There is also the Free Trade Area of the Americas (FTAA). Ambassador Zoellick was just in Brazil talking about how to move the FTAA forward, and things are moving ahead. I know there is great enthusiasm about trade in the region. When Secretary Snow traveled to the region, he came back and told me that he heard about trade at every stop--everyone was interested in finding a way to move ahead on trade. This is a very positive development. The FTAA is not there yet--there remains a lot to do. But we are still focused on that deadline of January 2005, which is ambitious but doable. More trade is critical to raising economic growth rates.
Let me close with two other examples of the ways in which the United States is engaging with Latin America to achieve higher rates of economic growth. It is true that the region is still lacking in strong sustainable growth. Chile has been doing fine, Mexico is coming ahead, but as a whole the region is still growing at a lower rate than the United States. Latin America should grow faster than the United States--any area where productivity levels are lower than the United States should be growing more rapidly.
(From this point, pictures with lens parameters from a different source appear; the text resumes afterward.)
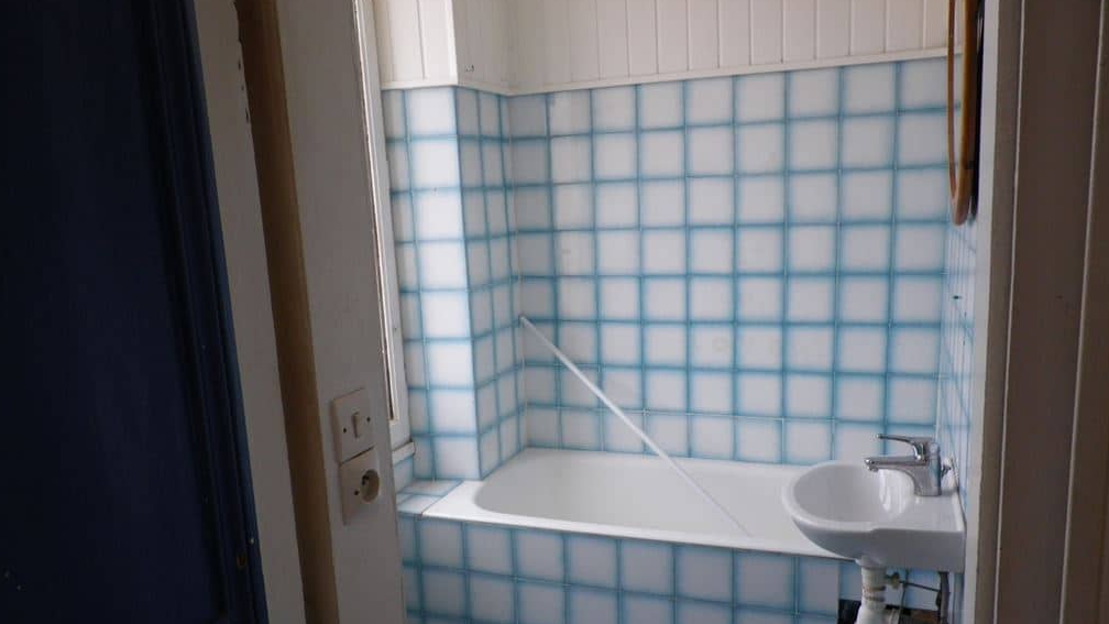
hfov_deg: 62.6
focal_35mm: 31
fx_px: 912
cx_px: 553
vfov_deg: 37.6
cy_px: 381
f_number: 2.6
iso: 160
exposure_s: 1/60
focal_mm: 4.9
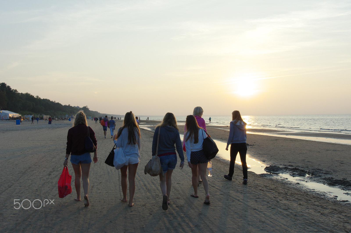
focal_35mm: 36
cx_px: 176
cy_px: 116
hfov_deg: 53.2
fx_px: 351
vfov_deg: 36.8
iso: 200
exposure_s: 1/125
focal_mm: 24
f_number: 11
Improving the environment for entrepreneurs and small businesses is central to raising growth rates and we have discussed this with many finance ministries in the region. It is important to find ways to encourage small businesses to expand and create jobs and introduce new products. One way to do this is to make it easier to start up a business quickly, not in months but in days. We are creating a new bilateral dialogue with Brazil to discuss policies like this on a bilateral basis, so that we can find ways to increase economic growth in both of our countries.
Finally, one of the most moving ways that we have engaged with the region has to do with remittances. There are billions of dollars of remittances sent from the United States to Latin American each year. We estimate about $12 billion of remittances go to Mexico alone. In El Salvador, as much as one-third of the national income is remittances from the United States. Many countries in the region are like this.